The roof of the building housing the kiln was badly damaged during a heavy snowfall in 2005. By that point, the kiln already extended 65 meters, but further extensions got bogged down due to his financial difficulties.

In 2011, Imai was diagnosed with rectal cancer. He underwent three rounds of surgery, and then ureteral carcinoma was detected and one of the kidneys was resected in 2014. By that time, the kiln’s length had increased to 94 meters.

The work, suspended while Imai recovered his physical and mental strength, resumed in 2017.

To reach his goal, Imai resorted to crowdfunding and raised 5.3 million yen ($47,900), exceeding his initial 5-million-yen target set in July. Imai resumed work on the kiln in October in the expectation of completing the project before the year-end.

Imai has amassed an army of fans and supporters in and outside Aomori Prefecture who rave about the quality of his shizenyu products.

A climbing kiln is simplicity itself. Its consists of firing chambers with a firebox at one end and a tunnel through which the heat can travel upward, and finally out at the other end from a flue.

Red pine ash generated in the kiln accumulates on the ceramics and melts on the surface in the 1,300-plus degree heat, creating complex patterns.

“The designs are developed by nature,” Imai said. “People even 1,000 or 2,000 years from now will never tire of viewing their beauty. The natural patterns in the glaze beat anything that is done artificially.”

When firing ceramics at the climbing kiln, the lowest baking chamber is used first and then the upper chambers are ignited successively. As a chamber burns for two days or so, the completed kiln requires more than 100 days to fire the pottery in all the chambers, which means that several thousand works need to be baked at one time.
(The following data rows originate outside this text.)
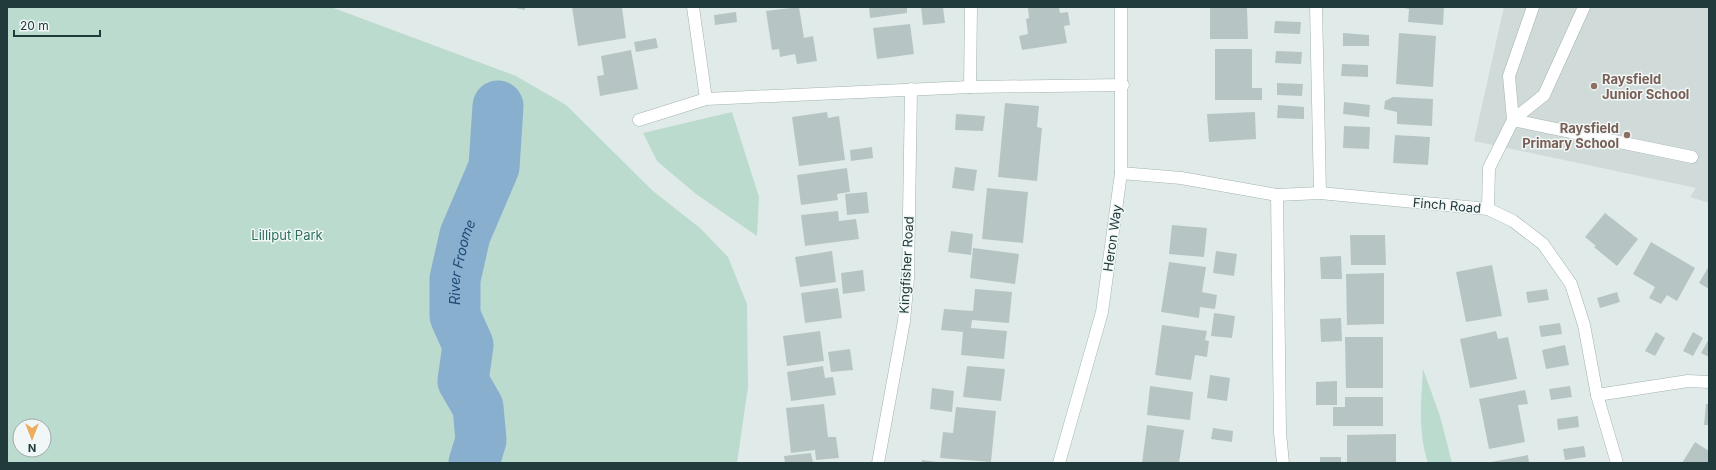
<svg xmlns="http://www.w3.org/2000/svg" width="1716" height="470" viewBox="0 0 1716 470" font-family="Inter,sans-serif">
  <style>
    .built { fill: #cfdad9 }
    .green { fill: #badbcd; fill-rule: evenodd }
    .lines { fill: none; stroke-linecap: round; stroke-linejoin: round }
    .river { stroke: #89afcf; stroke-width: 51 }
    .building { fill: #b6c5c3 }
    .lane-casing { stroke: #a3b2b1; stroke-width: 13 }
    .street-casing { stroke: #a3b2b1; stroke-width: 13 }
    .secondary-casing { stroke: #9fb6b5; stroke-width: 13 }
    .lane { stroke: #fff; stroke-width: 12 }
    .street { stroke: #fff; stroke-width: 12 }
    .secondary { stroke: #fff; stroke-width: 12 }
    .education-dot { fill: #8d6e63; stroke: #f1f7f6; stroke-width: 1.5 }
    .labels { text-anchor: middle; stroke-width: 3; stroke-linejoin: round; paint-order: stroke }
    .education-label { font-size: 13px; font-weight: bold; fill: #785e54; stroke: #f1f7f6; text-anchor: start }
    .street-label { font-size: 13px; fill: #213a3b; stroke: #f1f7f6 }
    .park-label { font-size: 13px; fill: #2d705b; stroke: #f1f7f6 }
    .water-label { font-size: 14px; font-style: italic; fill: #1e4c74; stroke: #f1f7f6 }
  </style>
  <rect width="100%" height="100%" fill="#e0ebe9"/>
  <!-- built -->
  <polygon class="built" points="1504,7 1709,7 1709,203 1690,197 1696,188 1474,141"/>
  <!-- green -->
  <g class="green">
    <path d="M7 7H331L516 76 566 105 653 191 700 228 728 257 747 304 748 387 737 463H7ZM20 426H44V450H20Z"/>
    <polygon points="732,112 759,197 757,236 696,194 657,161 643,133"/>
    <path d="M1423 369 1440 416 1452 463H1428C1418 432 1421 401 1423 369Z"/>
  </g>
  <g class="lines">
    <!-- river -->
    <path class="river" id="s1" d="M474 463 481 440 478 407 463 381 468 345 455 316V279L465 235 494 167 498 106"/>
  </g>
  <!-- building -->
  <g class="building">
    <polygon points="511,7 525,7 525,10"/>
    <polygon points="572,7 622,7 626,38 578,46"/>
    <polygon points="799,7 804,38 813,36 817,61 797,64 795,54 780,57 779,49 772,50 766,11"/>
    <polygon points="869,7 907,7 907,13 870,18"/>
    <polygon points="921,7 943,7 945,23 923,25"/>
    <polygon points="1033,7 1059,7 1060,13 1068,12 1070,25 1064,26 1067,43 1022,50 1019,36 1028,34 1026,19 1029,18 1028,8"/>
    <polygon points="1210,7 1247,7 1248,39 1210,39"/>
    <polygon points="1399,7 1444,7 1443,25 1408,22 1409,9"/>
    <polygon points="736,12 737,22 715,25 714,15"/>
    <polygon points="1275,21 1301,22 1300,34 1274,33"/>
    <polygon points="910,24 914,54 877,59 873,28"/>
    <polygon points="1343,33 1369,35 1369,46 1343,46"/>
    <polygon points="1399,33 1436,36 1433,87 1396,84"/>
    <polygon points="656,38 658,48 636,52 634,42"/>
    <polygon points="1215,49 1252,49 1252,88 1262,88 1262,100 1215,100"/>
    <polygon points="631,50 638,89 600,96 597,76 604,75 601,56"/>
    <polygon points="1276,51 1302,52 1301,64 1275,63"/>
    <polygon points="1342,64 1368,65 1368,77 1341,76"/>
    <polygon points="1277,83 1303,84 1302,96 1277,95"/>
    <polygon points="1393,97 1433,99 1432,126 1397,124 1397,112 1384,109 1385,101"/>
    <polygon points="1344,102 1370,105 1369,117 1343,114"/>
    <polygon points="1005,103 1039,106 1037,127 1042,128 1037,181 998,177"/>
    <polygon points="1278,105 1304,107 1304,119 1277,118"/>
    <polygon points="827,112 828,118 839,116 845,160 799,166 792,117"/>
    <polygon points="1255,112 1256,139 1209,142 1207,114"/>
    <polygon points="956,114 985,116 983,131 955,130"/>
    <polygon points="1344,126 1370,127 1369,149 1343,148"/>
    <polygon points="1395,135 1430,137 1428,165 1393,163"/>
    <polygon points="872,147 873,158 851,161 850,150"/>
    <polygon points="955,167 977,170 974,191 952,188"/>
    <polygon points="847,168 850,192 837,194 838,200 801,205 797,175"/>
    <polygon points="987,188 1028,192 1023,243 982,239"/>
    <polygon points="867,192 869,213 847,215 845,194"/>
    <polygon points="838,211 839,221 856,219 859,239 805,246 801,215"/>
    <polygon points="1605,213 1638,239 1617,266 1594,247 1596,246 1585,237"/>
    <polygon points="1172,225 1207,228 1204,257 1169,254"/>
    <polygon points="951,231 973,234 971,255 948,252"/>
    <polygon points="1350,235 1385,235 1386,265 1351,265"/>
    <polygon points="1651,242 1695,268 1677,301 1667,295 1661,304 1649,298 1655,287 1633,274"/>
    <polygon points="973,248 1019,254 1015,284 970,278"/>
    <polygon points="832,251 836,282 800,287 795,257"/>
    <polygon points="1216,251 1237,254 1234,276 1213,273"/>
    <polygon points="1341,256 1342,279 1321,279 1320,257"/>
    <polygon points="1169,262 1206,267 1202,292 1217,295 1215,309 1200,307 1199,318 1161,312"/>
    <polygon points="1492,265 1502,316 1466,322 1456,272"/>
    <polygon points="1709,266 1709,289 1699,283"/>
    <polygon points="863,270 865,291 843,294 841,273"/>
    <polygon points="1384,273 1384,324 1347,325 1346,274"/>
    <polygon points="838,288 842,318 805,323 801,293"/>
    <polygon points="975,289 1012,292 1009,323 972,320 971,328 1007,331 1004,359 961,355 963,332 941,330 944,309 973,311"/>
    <polygon points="1547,289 1549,300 1528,303 1526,292"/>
    <polygon points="1617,292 1620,302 1600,308 1597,298"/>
    <polygon points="1214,313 1235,316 1232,338 1211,336"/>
    <polygon points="1341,318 1342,341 1321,342 1320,319"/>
    <polygon points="1560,323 1562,334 1541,337 1539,326"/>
    <polygon points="1162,325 1207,331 1205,340 1209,341 1207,357 1195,355 1191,380 1155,375"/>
    <polygon points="820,331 824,361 787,366 783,336"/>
    <polygon points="1496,331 1498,339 1508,337 1517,379 1470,388 1460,339"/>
    <polygon points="1656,332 1665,338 1655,356 1645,351"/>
    <polygon points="1693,332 1703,338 1693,356 1683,351"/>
    <polygon points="1345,337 1383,337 1383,388 1346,388"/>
    <polygon points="1709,339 1709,357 1701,353"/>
    <polygon points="1565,345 1569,365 1546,369 1542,350"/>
    <polygon points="850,349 853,370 831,372 828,352"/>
    <polygon points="823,366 825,378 833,377 836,395 791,401 787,372"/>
    <polygon points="967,366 1005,369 1001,401 963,397"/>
    <polygon points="1210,375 1230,378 1227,401 1207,398"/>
    <polygon points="1337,381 1337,405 1316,405 1316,382"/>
    <polygon points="1150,386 1193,392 1190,420 1147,415"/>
    <polygon points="1570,386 1572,397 1551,400 1549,389"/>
    <polygon points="932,388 954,391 952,412 930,409"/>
    <polygon points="1525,390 1528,404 1518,405 1525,442 1489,449 1479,399"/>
    <polygon points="1345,397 1383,397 1383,426 1333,426 1333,407 1345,407"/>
    <polygon points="824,404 828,437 836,437 839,458 816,460 815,450 791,453 786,408"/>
    <polygon points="1706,404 1709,404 1709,425 1704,425"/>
    <polygon points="956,407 996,411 991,462 940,458 943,432 953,433"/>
    <polygon points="1578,416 1579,427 1558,430 1557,419"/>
    <polygon points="1147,425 1184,430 1179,463 1142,463"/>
    <polygon points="1213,428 1233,431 1232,442 1211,439"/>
    <polygon points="1396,434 1396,463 1347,463 1347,435"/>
    <polygon points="1695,442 1709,451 1709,463 1682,463"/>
    <polygon points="1584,446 1586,457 1565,460 1563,449"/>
    <polygon points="811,453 813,463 785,463 784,456"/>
    <polygon points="1528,455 1529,463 1491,463 1491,462"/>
    <rect x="1320" y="457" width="21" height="6"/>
    <polygon points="922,460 937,462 937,463 922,463"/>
  </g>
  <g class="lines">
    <!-- lane casing -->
    <g class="lane-casing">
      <g id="lane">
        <polyline points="1513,120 1692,157"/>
        <polyline points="1513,120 1509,76 1533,7"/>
        <polyline points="1488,209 1489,168 1513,120 1544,95 1584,7"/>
      </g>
    </g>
    <!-- street casing -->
    <g class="street-casing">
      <g id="street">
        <polyline points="693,7 706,99"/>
        <polyline points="1316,7 1320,193"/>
        <polyline points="970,87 971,7"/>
        <polyline points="639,120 706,99 970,87 1123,85"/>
        <polyline points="1121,173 1181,178 1277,195 1320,193 1488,209 1513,221 1543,244 1571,284 1584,325 1597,395 1617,463"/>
        <polyline points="1277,195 1280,433 1283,463"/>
        <polyline points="1597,395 1688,381 1709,382"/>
        <polyline points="878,463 904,321 908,278 911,89"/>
      </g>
    </g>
    <!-- secondary casing -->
    <g class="secondary-casing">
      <polyline id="secondary" points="1059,463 1102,312 1121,173 1121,7"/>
    </g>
    <!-- lane -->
    <use href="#lane" class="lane"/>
    <!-- street -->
    <use href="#street" class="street"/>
    <!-- secondary -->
    <use href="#secondary" class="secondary"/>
  </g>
  <!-- markers -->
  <g class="education-dot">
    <circle cx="1594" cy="86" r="4"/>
    <circle cx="1627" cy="135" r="4"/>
  </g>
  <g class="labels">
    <!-- education labels -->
    <g class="education-label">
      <text x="1602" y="84">Raysfield<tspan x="1602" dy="15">Junior School</tspan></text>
      <text x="1619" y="133" text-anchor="end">Raysfield<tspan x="1619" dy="15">Primary School</tspan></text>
    </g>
    <!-- street labels -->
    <g class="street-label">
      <text transform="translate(1447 205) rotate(5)" y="5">Finch Road</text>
      <text transform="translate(1112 238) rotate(-82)" y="5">Heron Way</text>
      <text transform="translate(906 265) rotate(-87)" y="5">Kingfisher Road</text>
    </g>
    <!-- park labels -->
    <g class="park-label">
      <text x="287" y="240">Lilliput Park</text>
    </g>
    <!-- water labels -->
    <g class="water-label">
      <text dy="5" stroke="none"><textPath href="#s1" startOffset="210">River Froome</textPath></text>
    </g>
  </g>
  <!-- border -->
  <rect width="1716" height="470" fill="none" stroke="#213a3b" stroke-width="16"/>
  <!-- north arrow -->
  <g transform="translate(32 438) rotate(180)"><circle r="19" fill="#f1f7f6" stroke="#9eabab"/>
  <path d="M0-3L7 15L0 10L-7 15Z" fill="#eeab5b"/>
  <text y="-6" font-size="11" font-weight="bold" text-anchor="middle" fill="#213a3b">N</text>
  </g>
  <!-- scale -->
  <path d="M14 30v6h86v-6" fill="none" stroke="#213a3b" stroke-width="2"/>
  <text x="20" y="30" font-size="12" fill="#213a3b" stroke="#f1f7f6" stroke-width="3" paint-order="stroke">20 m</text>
</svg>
Imai plans to spend this year concentrating on new designs that he intends to start baking by the time the 2020 Tokyo Olympics open the following summer.

“Works to be baked in the world’s longest kiln will be exposed to larger amounts of ash over a longer period,” Imai noted. “I am hoping to produce shizenyu works that no one has ever seen before, hopefully ones that will be regarded as great shizenyu works.”

Finally, Imai plans to solicit suggestions for the name of the new kiln on a website in the near future.